# [Brief]
Write down exactly what lies from the line containing "ring dip: (116, 185)" to the end of the records, inclusive, and omit the pictures.

# [Structured pose outputs]
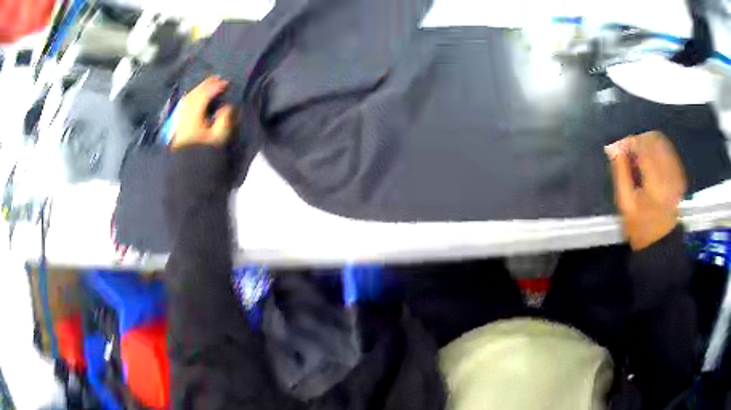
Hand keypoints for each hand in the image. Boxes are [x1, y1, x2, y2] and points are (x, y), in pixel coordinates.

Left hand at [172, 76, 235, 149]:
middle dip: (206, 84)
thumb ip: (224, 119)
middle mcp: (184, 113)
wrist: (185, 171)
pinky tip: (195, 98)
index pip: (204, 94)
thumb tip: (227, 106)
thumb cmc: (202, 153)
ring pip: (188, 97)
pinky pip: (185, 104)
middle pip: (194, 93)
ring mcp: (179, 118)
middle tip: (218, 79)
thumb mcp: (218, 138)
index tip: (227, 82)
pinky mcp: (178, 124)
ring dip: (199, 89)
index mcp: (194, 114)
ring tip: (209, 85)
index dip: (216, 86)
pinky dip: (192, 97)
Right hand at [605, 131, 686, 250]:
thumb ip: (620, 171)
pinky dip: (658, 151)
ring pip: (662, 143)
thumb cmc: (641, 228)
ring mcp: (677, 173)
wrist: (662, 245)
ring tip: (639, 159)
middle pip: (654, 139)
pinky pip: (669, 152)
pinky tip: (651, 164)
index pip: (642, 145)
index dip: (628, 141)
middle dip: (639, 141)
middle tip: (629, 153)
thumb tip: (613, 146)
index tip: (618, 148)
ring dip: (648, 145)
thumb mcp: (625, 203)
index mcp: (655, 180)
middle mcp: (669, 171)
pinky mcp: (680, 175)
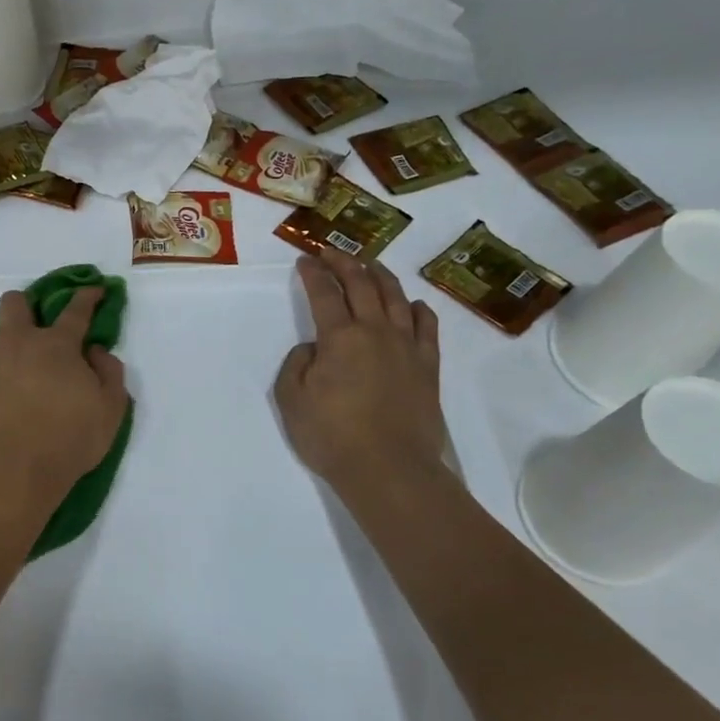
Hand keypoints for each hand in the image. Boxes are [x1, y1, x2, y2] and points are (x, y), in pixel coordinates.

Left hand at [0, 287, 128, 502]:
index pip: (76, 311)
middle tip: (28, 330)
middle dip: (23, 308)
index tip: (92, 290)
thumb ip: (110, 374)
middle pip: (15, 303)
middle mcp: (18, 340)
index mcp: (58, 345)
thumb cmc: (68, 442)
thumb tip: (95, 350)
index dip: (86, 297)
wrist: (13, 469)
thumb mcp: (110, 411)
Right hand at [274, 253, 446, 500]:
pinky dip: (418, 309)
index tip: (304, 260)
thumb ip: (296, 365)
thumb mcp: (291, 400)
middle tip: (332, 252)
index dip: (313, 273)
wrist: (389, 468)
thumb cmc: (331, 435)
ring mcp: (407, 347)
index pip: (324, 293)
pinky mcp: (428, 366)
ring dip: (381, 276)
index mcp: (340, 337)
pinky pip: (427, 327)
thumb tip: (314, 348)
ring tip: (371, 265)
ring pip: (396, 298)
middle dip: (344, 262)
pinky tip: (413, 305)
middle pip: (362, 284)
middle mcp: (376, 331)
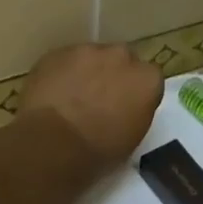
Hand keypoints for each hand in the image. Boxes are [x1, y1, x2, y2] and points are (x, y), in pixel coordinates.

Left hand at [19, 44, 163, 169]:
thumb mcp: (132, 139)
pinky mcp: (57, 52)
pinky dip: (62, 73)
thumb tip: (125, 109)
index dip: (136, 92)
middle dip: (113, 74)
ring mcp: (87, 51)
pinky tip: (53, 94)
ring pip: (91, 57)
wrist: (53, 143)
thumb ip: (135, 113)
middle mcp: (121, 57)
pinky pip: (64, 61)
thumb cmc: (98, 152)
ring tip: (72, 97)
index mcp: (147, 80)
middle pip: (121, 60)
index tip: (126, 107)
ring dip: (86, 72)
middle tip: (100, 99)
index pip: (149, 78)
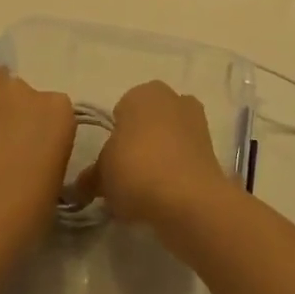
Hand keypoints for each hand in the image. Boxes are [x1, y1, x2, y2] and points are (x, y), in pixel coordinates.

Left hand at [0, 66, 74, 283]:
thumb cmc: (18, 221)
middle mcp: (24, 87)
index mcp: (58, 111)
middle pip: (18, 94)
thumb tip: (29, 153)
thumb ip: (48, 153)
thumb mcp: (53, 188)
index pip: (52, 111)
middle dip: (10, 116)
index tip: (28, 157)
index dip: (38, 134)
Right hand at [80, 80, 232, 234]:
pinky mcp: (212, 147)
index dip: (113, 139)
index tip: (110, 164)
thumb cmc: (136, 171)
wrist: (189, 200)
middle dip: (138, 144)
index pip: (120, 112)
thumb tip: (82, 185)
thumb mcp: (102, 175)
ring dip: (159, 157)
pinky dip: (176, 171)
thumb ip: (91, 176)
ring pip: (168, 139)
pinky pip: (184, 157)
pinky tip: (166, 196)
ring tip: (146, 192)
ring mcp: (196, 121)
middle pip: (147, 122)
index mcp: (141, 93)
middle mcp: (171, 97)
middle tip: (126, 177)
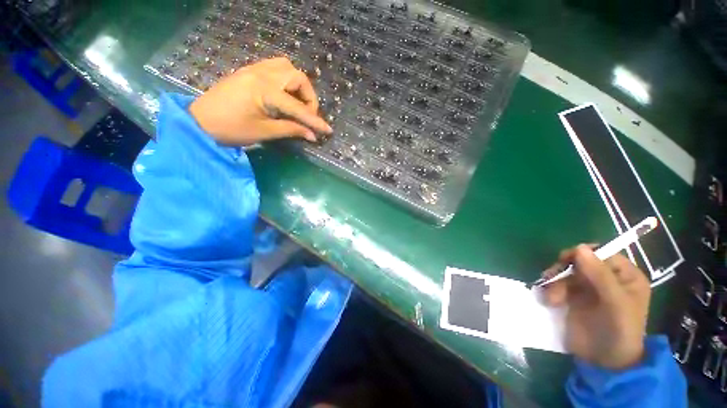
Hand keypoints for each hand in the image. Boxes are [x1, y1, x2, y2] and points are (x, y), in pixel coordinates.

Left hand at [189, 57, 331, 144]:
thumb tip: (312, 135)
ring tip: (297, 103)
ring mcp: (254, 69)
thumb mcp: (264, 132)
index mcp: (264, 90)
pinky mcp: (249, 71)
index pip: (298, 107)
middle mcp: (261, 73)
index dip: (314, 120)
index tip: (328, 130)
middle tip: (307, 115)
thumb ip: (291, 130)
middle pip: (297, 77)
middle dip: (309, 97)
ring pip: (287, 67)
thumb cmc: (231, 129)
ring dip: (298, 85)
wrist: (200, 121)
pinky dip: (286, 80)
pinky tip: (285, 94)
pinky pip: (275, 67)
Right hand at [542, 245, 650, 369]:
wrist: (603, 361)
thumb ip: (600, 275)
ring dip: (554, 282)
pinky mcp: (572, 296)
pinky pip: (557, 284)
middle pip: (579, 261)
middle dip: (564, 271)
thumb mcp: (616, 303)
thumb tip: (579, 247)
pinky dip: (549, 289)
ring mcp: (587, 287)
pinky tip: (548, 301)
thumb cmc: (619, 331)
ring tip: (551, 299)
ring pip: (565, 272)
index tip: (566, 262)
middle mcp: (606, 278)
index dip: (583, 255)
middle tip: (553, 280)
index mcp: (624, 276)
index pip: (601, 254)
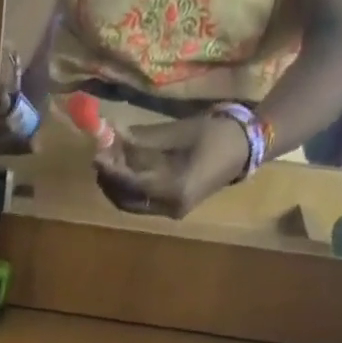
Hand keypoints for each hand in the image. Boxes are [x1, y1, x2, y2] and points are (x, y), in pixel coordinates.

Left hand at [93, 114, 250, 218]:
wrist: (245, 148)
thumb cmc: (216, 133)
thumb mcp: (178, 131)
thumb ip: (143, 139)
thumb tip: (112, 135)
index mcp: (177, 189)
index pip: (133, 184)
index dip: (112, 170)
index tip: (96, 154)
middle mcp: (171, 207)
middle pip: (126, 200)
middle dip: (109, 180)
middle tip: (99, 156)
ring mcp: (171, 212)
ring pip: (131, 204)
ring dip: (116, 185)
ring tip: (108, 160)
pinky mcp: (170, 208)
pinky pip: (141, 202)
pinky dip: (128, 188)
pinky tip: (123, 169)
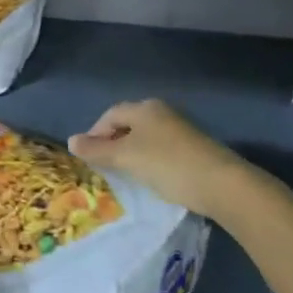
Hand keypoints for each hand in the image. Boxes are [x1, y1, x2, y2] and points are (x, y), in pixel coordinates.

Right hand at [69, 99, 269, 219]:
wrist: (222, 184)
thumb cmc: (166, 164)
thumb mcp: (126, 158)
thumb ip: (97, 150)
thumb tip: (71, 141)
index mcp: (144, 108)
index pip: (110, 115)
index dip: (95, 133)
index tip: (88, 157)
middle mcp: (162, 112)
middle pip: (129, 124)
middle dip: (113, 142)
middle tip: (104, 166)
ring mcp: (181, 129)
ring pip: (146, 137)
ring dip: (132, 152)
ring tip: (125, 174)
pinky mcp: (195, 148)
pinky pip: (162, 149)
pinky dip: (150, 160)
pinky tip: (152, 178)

# [Finished task]
ring dip: (116, 185)
ring tip: (108, 160)
pinky mcp: (170, 208)
pinky pip: (141, 202)
pinky dip: (128, 188)
pinky tip: (123, 169)
Hand keypoints for each hand in the image. Boxes are [x1, y1, x2, y2] and points are (x, y), in pixel coordinates.

Right hand at [69, 99, 269, 219]:
wrist: (222, 184)
thumb cmc: (166, 164)
thumb mcp: (126, 158)
thumb ip: (97, 150)
thumb tip: (71, 141)
index mcp: (144, 108)
index pip: (110, 115)
index dip: (95, 133)
index tip: (88, 157)
middle mcp: (162, 112)
middle pip: (129, 124)
middle dip: (113, 142)
middle tip: (104, 166)
ring mcp: (181, 129)
ring pip: (146, 137)
ring dip: (132, 152)
ring tip: (125, 174)
pinky mcp: (195, 148)
pinky pip: (162, 149)
pinky dip: (150, 160)
pinky tip: (152, 178)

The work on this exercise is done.